The degree of confidence in a decision provides a graded and probabilistic assessment of expected outcome. Although neural mechanisms of perceptual decisions have been studied extensively in primates, little is known about the mechanisms underlying choice certainty. We have shown that the same neurons that represent formation of a decision encode certainty about the decision. Rhesus monkeys made decisions about the direction of moving random dots, spanning a range of difficulties. They were rewarded for correct decisions. On some trials, after viewing the stimulus, the monkeys could opt out of the direction decision for a small but certain reward. Monkeys exercised this option in a manner that revealed their degree of certainty. Neurons in parietal cortex represented formation of the direction decision and the degree of certainty underlying the decision to opt out.
The authors used a 2AFC-task with an option to waive the decision in favour of a choice which provides low, but certain reward (the sure option) to investigate the representation of confidence in LIP neurons. Behaviourally the sure option had the expected effect: it was increasingly chosen the harder the decisions were, i.e., the more likely a false response was. Trials in which the sure option was chosen, thus, may be interpreted as those in which the subject was little confident in the upcoming decision. It is important to note that task difficulty here was manipulated by providing limited amounts of information for a limited amount of time, i.e., this was not a reaction time task.

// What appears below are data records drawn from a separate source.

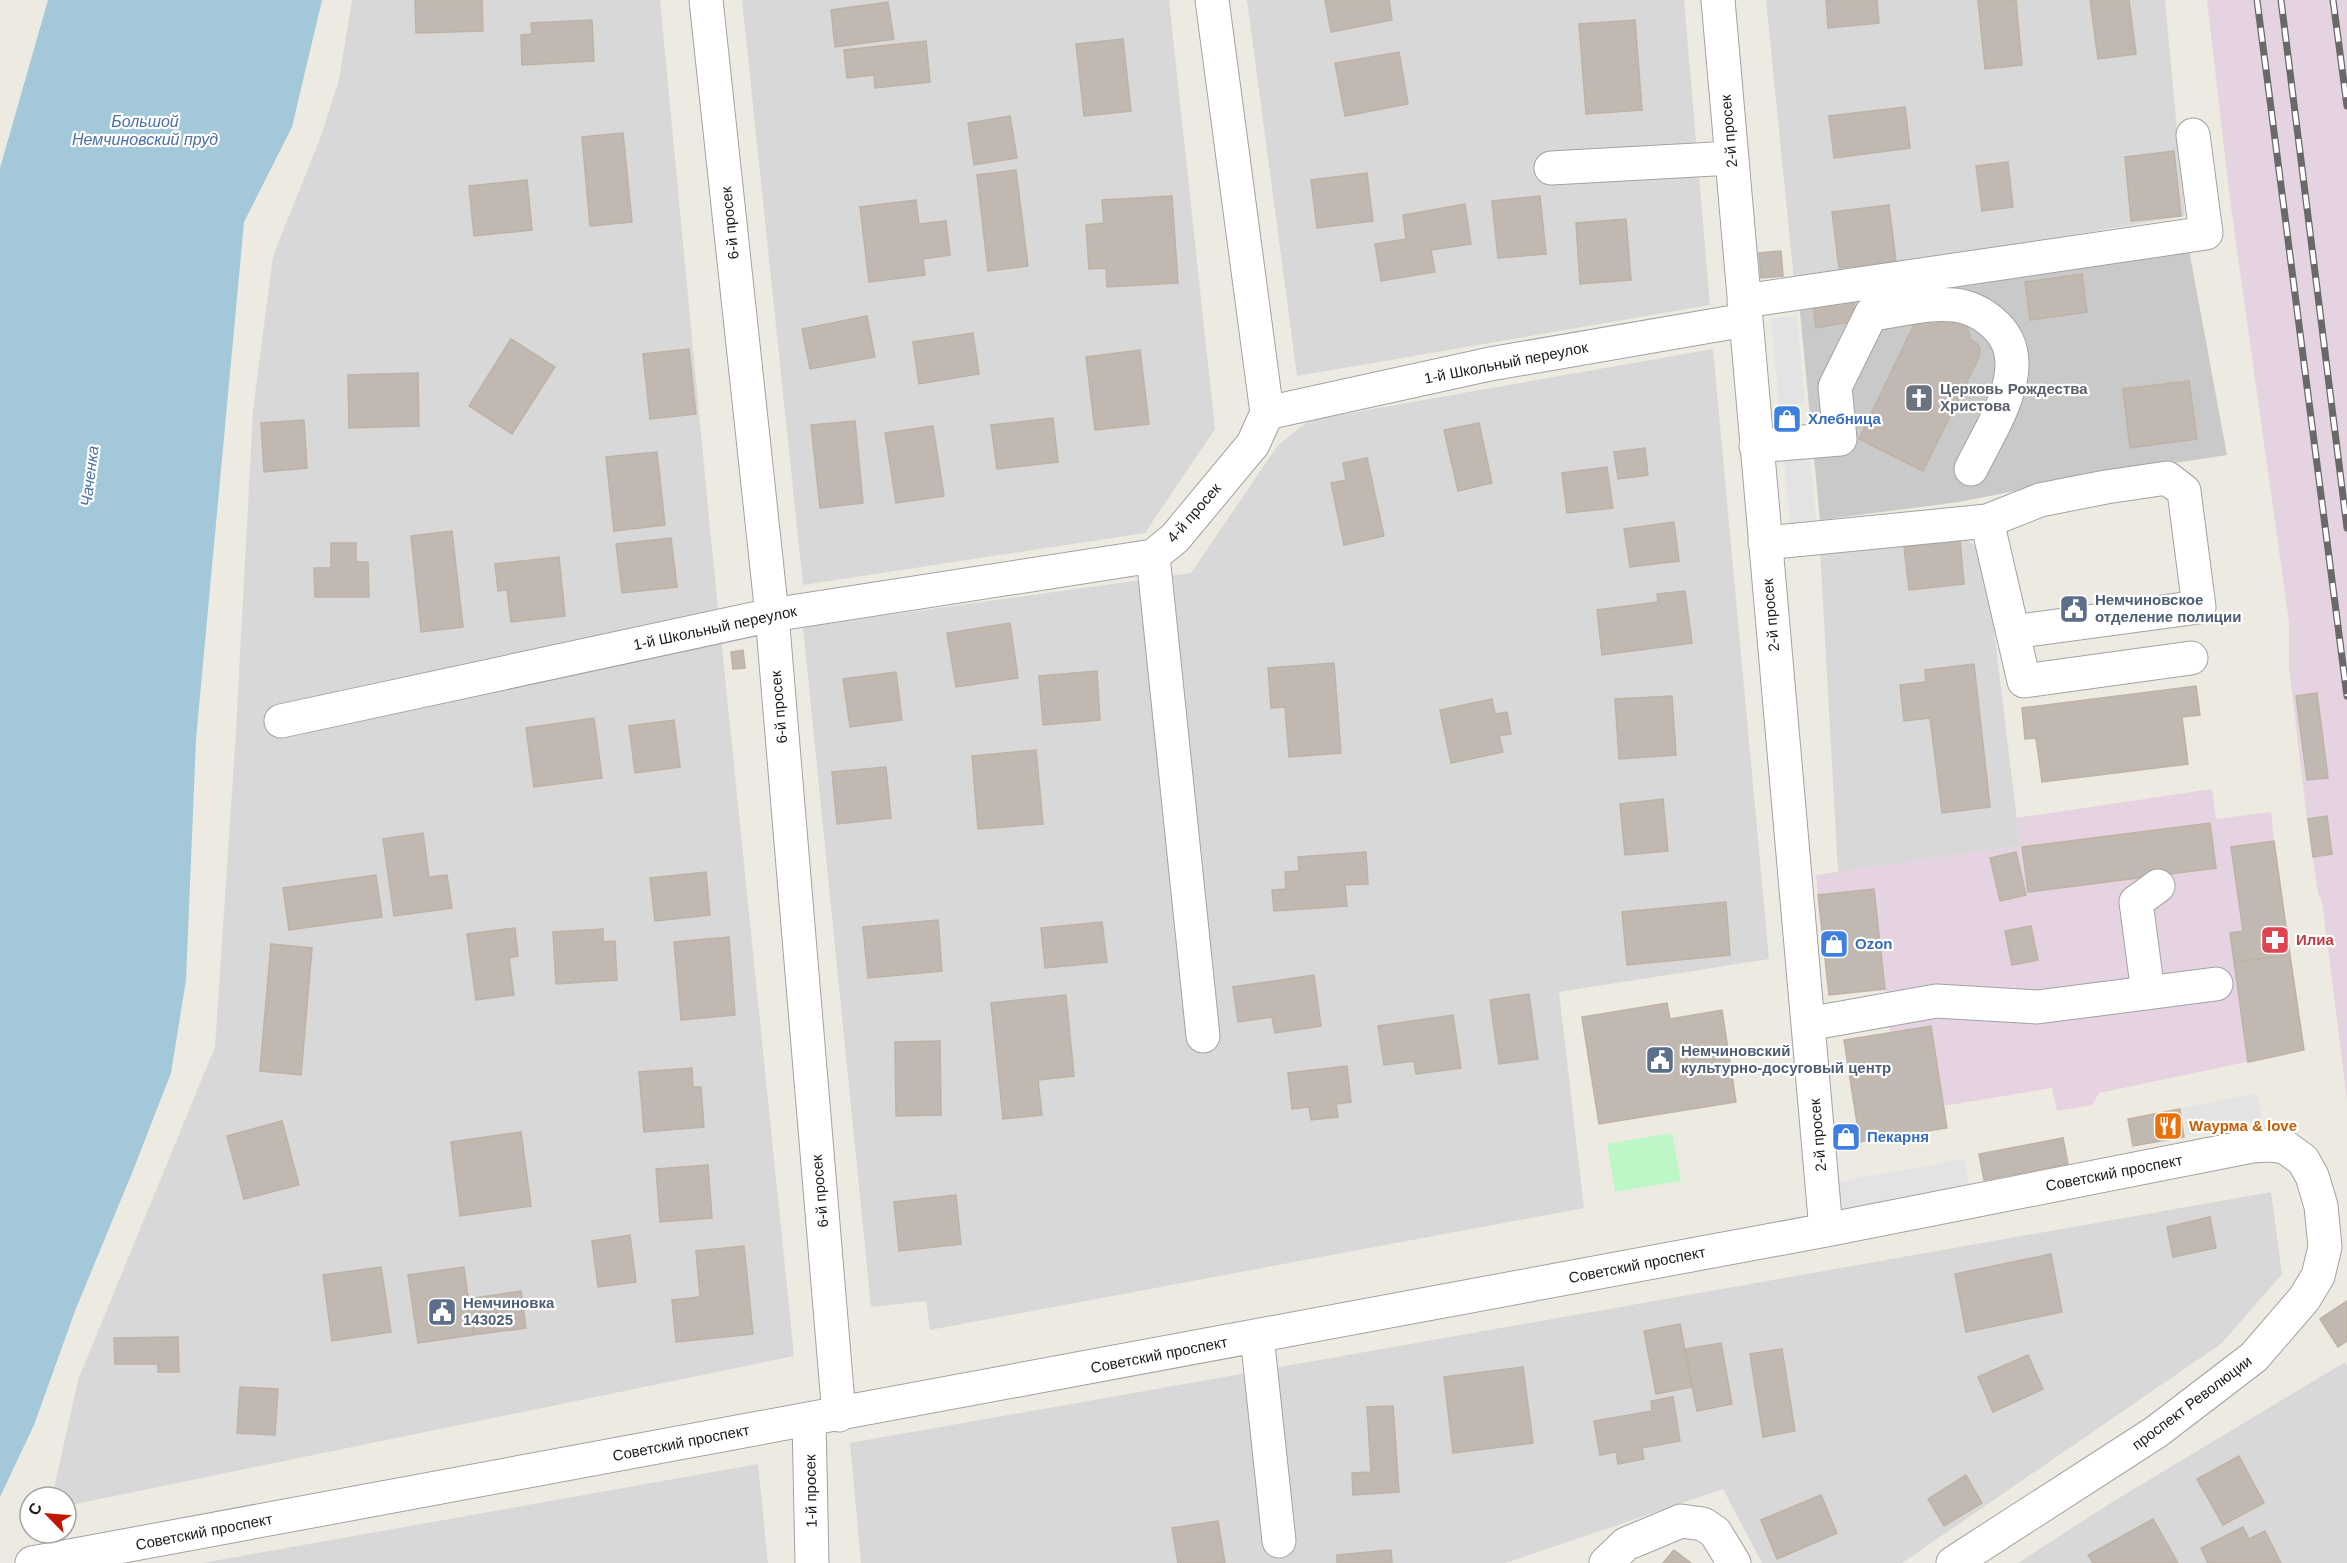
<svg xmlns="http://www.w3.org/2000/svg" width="2347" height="1563" font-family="Arial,sans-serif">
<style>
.residential{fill:#d9d8d8}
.industrial{fill:#e6d3e1}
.religious{fill:#c9c9c9}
.park{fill:#bdf7c7}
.parking{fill:#e3e3e3}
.water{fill:#a2c8da}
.building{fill:#c1b9b1;stroke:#beb2a4;stroke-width:1.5}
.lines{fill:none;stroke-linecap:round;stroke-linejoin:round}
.minor-casing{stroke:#a2a2a2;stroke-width:35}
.minor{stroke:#fff;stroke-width:33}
.rail-casing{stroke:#696969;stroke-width:7}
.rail{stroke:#fff;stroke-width:4.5;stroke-dasharray:14;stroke-linecap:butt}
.labels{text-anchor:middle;stroke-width:4.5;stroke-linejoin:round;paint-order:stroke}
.street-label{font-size:15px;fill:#1b1b1b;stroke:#fff}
.worship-label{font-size:15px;font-weight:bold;fill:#5b616d;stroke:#fff;text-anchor:start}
.shop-label{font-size:15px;font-weight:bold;fill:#366cbe;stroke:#fff;text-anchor:start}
.service-label{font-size:15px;font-weight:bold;fill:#4e5e75;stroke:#fff;text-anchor:start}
.health-label{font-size:15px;font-weight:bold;fill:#be3a42;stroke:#fff;text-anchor:start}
.food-label{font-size:15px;font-weight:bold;fill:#c56008;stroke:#fff;text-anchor:start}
.water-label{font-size:16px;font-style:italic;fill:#4b71a7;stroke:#fff}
</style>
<rect width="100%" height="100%" fill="#edeae1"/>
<path class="residential" d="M352,0H660L711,539L794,1356L66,1506V1497H52L78,1380L215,1047L236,731L253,410L273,256L320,139L339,80Z
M742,0H1169L1215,429L1145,533L803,585Z
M1247,0H1684L1710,305L1297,376Z
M1766,0H2165L2185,216L1794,281Z
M1713,349L1769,959L1559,992L1584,1208L930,1330L926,1301L871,1307L803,627L1191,573L1278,445L1310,420Z
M1956,533L1973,544L1986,563L2020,846L1838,872L1820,549Z
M2271,1192L2282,1274L2222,1343L1902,1563H1762L1723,1489L1506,1563H861L850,1443Z
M2345,1362L2347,1366V1563H2018L2109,1504Z
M758,1464L768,1563H202Z"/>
<path class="industrial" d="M2207,0H2347V1100L2322,901L2318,894L2306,811L2289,667V622L2230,200Z
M2212,789L2216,819L2271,812L2274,841L2231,848L2243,931L2230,933L2234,962L2290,955L2304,1050L2099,1093L2092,1105L2057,1111L2052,1088L1943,1106L1931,1026L1890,1032L1874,889L1818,895L1816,875L2020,846L2016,818Z"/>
<path class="religious" d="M2189,250L2227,455L2096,475L1959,502L1820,520L1799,302Z"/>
<path class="park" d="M1672,1133L1681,1181L1615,1192L1607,1144Z"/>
<path class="parking" d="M1797,316L1805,403L1779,406L1771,318Z
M1810,457L1816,520L1790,523L1784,460Z
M2257,1093L2262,1119L2188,1135L2182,1108Z
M1964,1159L1969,1186L1843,1209L1838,1182Z"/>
<path class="water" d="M48,0H322L292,127L244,222L196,739L186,980L171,1073L134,1168L75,1311L34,1425L0,1497V168Z"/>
<path class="building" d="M415,0H482L483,31L416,33Z
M1325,0H1389L1392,20L1331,32Z
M1826,0H1877L1879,23L1828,28Z
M1978,0H2016L2022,65L1985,69Z
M2090,0H2129L2136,54L2098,59Z
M888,2L894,39L835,47L831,10Z
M592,20L594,61L522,65L521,35L532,34L531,23Z
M1635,20L1642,110L1586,114L1579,24Z
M1123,39L1131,111L1084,116L1076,44Z
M926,41L930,82L875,88L874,75L847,78L844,50Z
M1399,52L1408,104L1345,116L1335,63Z
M1905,107L1910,148L1834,158L1829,116Z
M1010,116L1017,158L974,165L968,123Z
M623,133L632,222L590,226L582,137Z
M2174,151L2181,216L2131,221L2125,157Z
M2008,162L2013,207L1982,211L1976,166Z
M1016,170L1028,266L988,271L977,175Z
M1367,173L1373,221L1317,228L1311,180Z
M527,180L532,230L474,236L469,186Z
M1172,196L1178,283L1107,287L1106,268L1089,269L1086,225L1104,223L1102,200Z
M1540,196L1546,254L1498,258L1492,201Z
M916,200L919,224L946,221L950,255L923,259L925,275L869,282L860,207Z
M1465,204L1471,244L1431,250L1435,272L1381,281L1375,244L1406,239L1403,215Z
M1889,205L1896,261L1839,268L1832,212Z
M1626,219L1631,280L1580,284L1576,223Z
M1781,251L1783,276L1761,278L1759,253Z
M2082,274L2087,312L2030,320L2025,282Z
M1853,298L1857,321L1816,328L1813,304Z
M867,316L875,357L810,369L802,329Z
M1927,318L1935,325L1941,321H1959L1967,327L1971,340L1977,343L1980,349L1979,357L1923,471L1859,439L1914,325L1919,320Z
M973,333L979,374L919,384L913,342Z
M511,339L555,367L512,434L469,406Z
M689,349L696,414L650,419L643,354Z
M1140,350L1149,424L1095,430L1086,357Z
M418,373L419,426L349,428L348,375Z
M2189,381L2197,439L2130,448L2123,389Z
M1797,410L1799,428L1779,430L1778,412Z
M1053,418L1058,462L997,469L991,425Z
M304,420L307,468L264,472L261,423Z
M855,421L863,503L820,508L811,425Z
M1479,423L1492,483L1458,491L1444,430Z
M933,426L944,496L896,503L885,433Z
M1645,448L1648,475L1618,479L1614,452Z
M657,452L665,525L614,531L606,457Z
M1367,458L1384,536L1344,545L1331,483L1346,480L1343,463Z
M1607,467L1613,508L1567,513L1562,473Z
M1674,522L1679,561L1630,567L1624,529Z
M452,531L463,627L421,632L411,536Z
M671,538L677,587L622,593L616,544Z
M1960,540L1964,584L1909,590L1904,547Z
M331,543H356V562H368L369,597H315L314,568H331Z
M559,557L565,616L511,622L507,590L498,591L495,564Z
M1685,591L1692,643L1602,655L1597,610L1658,602L1657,594Z
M1010,623L1018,678L956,687L947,633Z
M743,650L745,668L733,669L731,652Z
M1334,663L1341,753L1289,757L1285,707L1271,708L1268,668Z
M1974,664L1990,807L1942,813L1930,718L1904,721L1900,685L1926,682L1925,670Z
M1097,671L1100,720L1043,725L1039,676Z
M896,672L902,720L850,727L843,679Z
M2196,686L2200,715L2182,717L2188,764L2042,782L2036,738L2025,739L2022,708Z
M2317,693L2328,778L2307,780L2296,696Z
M1672,696L1676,755L1619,759L1615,699Z
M1492,699L1495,714L1507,712L1511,734L1499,736L1503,752L1451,763L1440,710Z
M594,718L602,778L534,787L526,728Z
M674,720L680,767L635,773L629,726Z
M1036,750L1043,824L978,829L972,756Z
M886,767L891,818L837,824L832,772Z
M1663,799L1668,851L1625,855L1620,804Z
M2327,816L2332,854L2313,857L2308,819Z
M2210,823L2216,868L2028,892L2022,847Z
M423,833L429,877L447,875L452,908L394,916L383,839Z
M2274,841L2290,955L2234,962L2230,933L2243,931L2231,847Z
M1366,852L1368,884L1345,885L1347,906L1274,911L1272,890L1286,889L1285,872L1299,871L1298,857Z
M2016,852L2026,895L2000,901L1990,858Z
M706,872L710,915L655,921L650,878Z
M376,875L382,917L289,930L283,888Z
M1874,889L1885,989L1829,995L1818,895Z
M1726,902L1730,955L1627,965L1622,912Z
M938,920L942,971L868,978L863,927Z
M1102,922L1107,962L1045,968L1041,928Z
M2031,926L2038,960L2012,965L2005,931Z
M515,928L518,956L509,958L514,995L476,1000L467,934Z
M603,929V942L615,941L617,980L556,984L553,932Z
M729,937L735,1015L681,1020L674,942Z
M271,944L312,948L301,1075L260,1071Z
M2290,955L2304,1050L2248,1062L2234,962Z
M1314,975L1321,1026L1275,1033L1272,1017L1238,1022L1233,987Z
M1529,994L1538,1059L1499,1064L1490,1000Z
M1066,995L1074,1076L1038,1080L1042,1115L1003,1119L991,1003Z
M1667,1003L1670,1019L1722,1010L1736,1102L1599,1124L1582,1017Z
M1453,1015L1461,1068L1416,1074L1414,1061L1384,1065L1378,1026Z
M1931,1026L1947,1128L1860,1142L1844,1040Z
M940,1041L941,1115L896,1116L895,1042Z
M1347,1066L1351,1102L1336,1104L1338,1117L1311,1120L1309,1107L1292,1109L1288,1073Z
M692,1068L693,1087H701L704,1127L644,1132L639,1072Z
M2180,1109L2184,1137L2133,1146L2128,1119Z
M282,1121L299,1185L244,1199L227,1136Z
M1854,1125L1858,1145L1837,1149L1834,1128Z
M521,1132L531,1206L460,1216L451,1142Z
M2063,1138L2068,1164L1984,1180L1979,1154Z
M708,1165L712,1218L660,1222L656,1169Z
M956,1195L961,1244L899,1251L894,1202Z
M2210,1217L2216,1248L2173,1257L2167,1227Z
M630,1235L636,1282L598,1287L592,1241Z
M744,1246L753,1334L676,1342L672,1300L700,1297L696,1251Z
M2051,1254L2062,1312L1966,1332L1955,1274Z
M381,1267L391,1332L332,1341L323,1275Z
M464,1267L473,1335L418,1343L408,1275Z
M521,1291L526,1328L473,1335L468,1299Z
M2347,1301V1341L2338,1347L2320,1319Z
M1680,1324L1692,1387L1656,1394L1644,1331Z
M178,1337L179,1372H158V1364H115L114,1338Z
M1721,1343L1732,1404L1697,1411L1685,1349Z
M1782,1349L1795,1431L1763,1437L1750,1354Z
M2028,1355L2043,1389L1993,1412L1978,1377Z
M1523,1367L1533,1443L1453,1453L1444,1377Z
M240,1387L278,1389L275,1435L237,1433Z
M1673,1397L1680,1441L1642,1448L1644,1459L1618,1464L1616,1452L1600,1455L1594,1421L1652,1411L1651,1401Z
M1393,1406L1399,1492L1353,1495L1352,1473L1371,1472L1367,1407Z
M2239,1456L2264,1503L2223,1525L2197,1479Z
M1966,1475L1982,1503L1944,1526L1928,1499Z
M1821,1495L1837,1533L1777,1559L1761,1520Z
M2153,1519L2178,1563H2093L2088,1555Z
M1218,1521L1225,1563H1178L1172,1528Z
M2243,1527L2249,1539L2265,1531L2281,1563H2208L2201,1548Z
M1391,1550L1392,1563H1337V1555Z
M1674,1550L1691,1563H1663Z"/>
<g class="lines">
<g class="minor-casing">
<path id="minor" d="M706,0L772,615L839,1415
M1718,0L1826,1230
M1551,168L1732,158
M1744,301L2206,233L2193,135
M1267,413L1490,364L1745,320
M1756,446L1840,439L1835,387L1871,314C1898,311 1928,302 1954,305C1967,306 1982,313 1992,322C2039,361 1991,427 1971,469
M1987,521L2040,500L2106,487L2167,478L2184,491L2199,607L2013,632
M1765,543L1987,521L2024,681L2191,658
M281,721L772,615L1153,556
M2148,993L2136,902L2158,886
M1808,1024L1936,1001L2037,1007L2216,984
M1203,1036L1153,556L1175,538L1253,444L1267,413L1212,0
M1257,1336L1279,1541
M809,1419L812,1563
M32,1563L1826,1230L2252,1146L2270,1145L2285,1147L2303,1160L2312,1176L2321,1206L2325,1247L2318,1276L2304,1299L2254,1357L2156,1432L1953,1563
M1606,1563L1626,1544L1681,1521L1703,1524L1715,1532L1734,1563"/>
</g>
<use href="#minor" class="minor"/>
<g class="rail-casing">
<path id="rail" d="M2257,0L2347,696
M2281,0L2347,528
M2333,0L2347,106"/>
</g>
<use href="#rail" class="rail"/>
</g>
<defs>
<g id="church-square" transform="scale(1.5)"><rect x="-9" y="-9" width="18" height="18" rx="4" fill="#6b7280" stroke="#fff"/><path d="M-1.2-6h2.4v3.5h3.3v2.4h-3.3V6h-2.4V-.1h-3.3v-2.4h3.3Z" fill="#fff"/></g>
<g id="shop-square" transform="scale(1.5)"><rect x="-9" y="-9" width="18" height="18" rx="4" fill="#3f7fe0" stroke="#fff"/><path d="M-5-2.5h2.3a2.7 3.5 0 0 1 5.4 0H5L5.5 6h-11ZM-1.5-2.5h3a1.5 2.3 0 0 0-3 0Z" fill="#fff"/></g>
<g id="civic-square" transform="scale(1.5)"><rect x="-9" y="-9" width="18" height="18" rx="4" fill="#5c6f8a" stroke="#fff"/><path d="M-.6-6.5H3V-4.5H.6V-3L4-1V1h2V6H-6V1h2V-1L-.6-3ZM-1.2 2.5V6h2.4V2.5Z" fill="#fff"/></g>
<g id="pharmacy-square" transform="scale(1.5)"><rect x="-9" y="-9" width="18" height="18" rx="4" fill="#e0444e" stroke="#fff"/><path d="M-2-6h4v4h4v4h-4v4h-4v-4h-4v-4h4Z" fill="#fff"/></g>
<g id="restaurant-square" transform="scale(1.5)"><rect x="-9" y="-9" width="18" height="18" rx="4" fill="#e8710a" stroke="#fff"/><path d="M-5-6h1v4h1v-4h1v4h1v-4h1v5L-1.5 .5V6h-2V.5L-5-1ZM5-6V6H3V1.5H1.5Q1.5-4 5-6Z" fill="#fff"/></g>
</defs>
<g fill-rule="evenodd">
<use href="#church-square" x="1919" y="398"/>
<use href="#shop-square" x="1787" y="419"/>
<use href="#civic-square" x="2074" y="609"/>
<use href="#pharmacy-square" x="2275" y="940"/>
<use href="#shop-square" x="1834" y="944"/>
<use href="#civic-square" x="1660" y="1060"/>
<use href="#restaurant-square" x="2168" y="1126"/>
<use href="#shop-square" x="1846" y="1137"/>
<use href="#civic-square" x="442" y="1312"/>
</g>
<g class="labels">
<g class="street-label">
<text transform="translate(1729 131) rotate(-95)" y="5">2-й просек</text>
<text transform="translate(730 223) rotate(-96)" y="5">6-й просек</text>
<text transform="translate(1506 363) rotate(-11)" y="5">1-й Школьный переулок</text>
<text transform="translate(1194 513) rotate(-49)" y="5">4-й просек</text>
<text transform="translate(1771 615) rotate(-95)" y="5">2-й просек</text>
<text transform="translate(715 628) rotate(-12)" y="5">1-й Школьный переулок</text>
<text transform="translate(779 707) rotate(-95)" y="5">6-й просек</text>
<text transform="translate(1818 1135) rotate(-95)" y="5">2-й просек</text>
<text transform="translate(2114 1173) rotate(-11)" y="5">Советский проспект</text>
<text transform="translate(820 1191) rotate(-95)" y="5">6-й просек</text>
<text transform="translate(1637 1265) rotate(-11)" y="5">Советский проспект</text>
<text transform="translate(1159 1355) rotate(-11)" y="5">Советский проспект</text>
<text transform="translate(2192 1403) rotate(-37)" y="5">проспект Революции</text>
<text transform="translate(681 1443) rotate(-11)" y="5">Советский проспект</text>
<text transform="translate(811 1491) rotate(-91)" y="5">1-й просек</text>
<text transform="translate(204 1532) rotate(-11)" y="5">Советский проспект</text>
</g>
<g class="worship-label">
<text x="1940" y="394">Церковь Рождества<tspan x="1940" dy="17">Христова</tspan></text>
</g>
<g class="shop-label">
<text x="1808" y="424">Хлебница</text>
<text x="1855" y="949">Ozon</text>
<text x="1867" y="1142">Пекарня</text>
</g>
<g class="service-label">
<text x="2095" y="605">Немчиновское<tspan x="2095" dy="17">отделение полиции</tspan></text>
<text x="1681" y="1056">Немчиновский<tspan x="1681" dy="17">культурно-досуговый центр</tspan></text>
<text x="463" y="1308">Немчиновка<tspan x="463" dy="17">143025</tspan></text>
</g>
<g class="health-label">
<text x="2296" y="945">Илиа</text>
</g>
<g class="food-label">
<text x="2189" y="1131">Wаурма &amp; love</text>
</g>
<g class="water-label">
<text x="145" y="127">Большой<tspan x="145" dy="18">Немчиновский пруд</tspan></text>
<text transform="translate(89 476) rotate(-83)" y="6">Чаченка</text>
</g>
</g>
<g transform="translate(48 1515) rotate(295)"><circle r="28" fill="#ffffff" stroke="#a4a4a4" stroke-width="1.5"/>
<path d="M0-4.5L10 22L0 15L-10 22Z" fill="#c11606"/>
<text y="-9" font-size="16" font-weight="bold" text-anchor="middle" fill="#1b1b1b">С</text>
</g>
</svg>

The firing rates of the recorded LIP neurons indicate that selection of the sure option is associated with an intermediate level of activity compared to that of subsequent choices of the actual decision options. For individual trials the authors found that firing rates closer to the mean firing rate (in a short time period before the sure option became available) more frequently lead to selection of the sure option than firing rates further away from the mean, but in absolute terms the activity in this time window could predict choice of the sure option only weakly (probability of 0.4). From these results the authors conclude that the LIP neurons which have previously been found to represent evidence accumulation also encode confidence in a decision. They suggest a simple drift-diffusion model with fixed diffusion parameter to explain the results. Additional to standard diffusion models they define confidence in terms of the log-posterior odds which they compute from the state of the drift-diffusion model. They define posterior as p(S_i|v), the probability that decision option i is correct given that the drift-diffusion state (the decision variable) is v. They compute it from the corresponding likelihood p(v|S_i), but don’t state how they obtained that likelihood. Anyway, the sure option is chosen in the model, when the log-posterior odds is below a certain level. I don’t see why the detour via the log-posterior odds is necessary. You could directly define v as the posterior for decision option i and still be consistent with all the findings in the paper. Of course, then v could not be governed by a linear drift anymore, but why should it in the first place? The authors keenly promote the Bayesian brain, but stop just before the finishing line. Why?